Absence d’atteinte à la vie privée

 

Les juges ont exclu l’atteinte à la vie privée.  Sauf à ce qu'il soit rapporté des éléments extrinsèques, ni le nom ni le grade des fonctionnaires de police en ce qu'ils renvoient à la profession ne relèvent de la sphère privée et par voie de conséquence, ne sauraient du seul fait de leur divulgation caractériser une atteinte au respect de la vie privé, au sens de l’article 9 du code civil et de l’article 8 de la Convention européenne de sauvegarde des droits de l'homme et des libertés fondamentales.

 

Une telle atteinte à la vie privée ne peut exister dès lors que la divulgation du nom et du grade est directement en relation avec le reportage audiovisuel en cause, lequel se consacre à décrire les conditions d'exercice de l'activité professionnelle des  fonctionnaires de police dont la participation au reportage, explicitement consentie notamment pour être filmés sans être floutés, trouve sa raison d'être dans leur qualité de professionnel de la police, et plus précisément au sein d'une brigade anti-criminalité.
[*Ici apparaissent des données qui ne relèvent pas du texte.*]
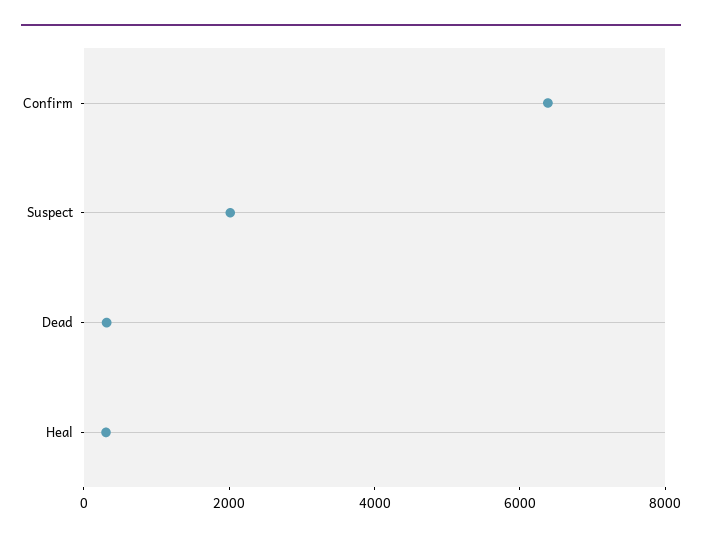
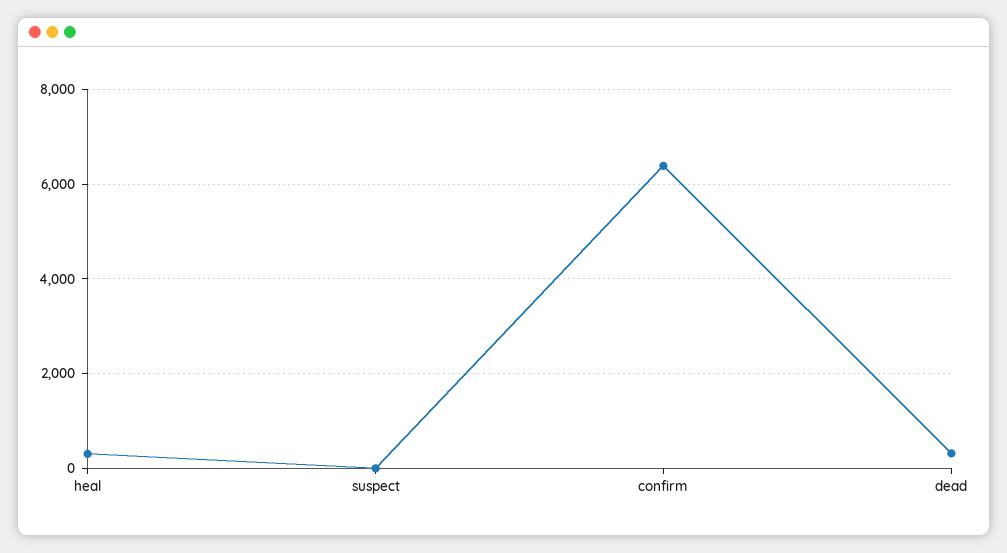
  {
    "Confirm": 6400,
-   "Suspect": 2000,
+   "Suspect": 0,
    "Dead": 400,
    "Heal": 400
  }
Il ne pouvait donc être affirmé par les fonctionnaires de police que la non-divulgation de leur nom comme de leur grade était de nature à préserver leur   anonymat identitaire, alors que le consentement à la diffusion de leur image non floutée contredit cette recherche d’anonymat. 

 

Les juges ont conclu que le reportage incriminé répondait à une préoccupation légitime du public à être informé sur une question d'intérêt général relative à la sécurité publique ou à la sécurité des personnes. La divulgation du nom comme du grade des fonctionnaires tend à renforcer, sinon à crédibiliser, les propos de celui qui les tient. Dans ces conditions, l'atteinte à la vie privée à raison de la divulgation du nom et du grade des fonctionnaires n’était pas rapportée.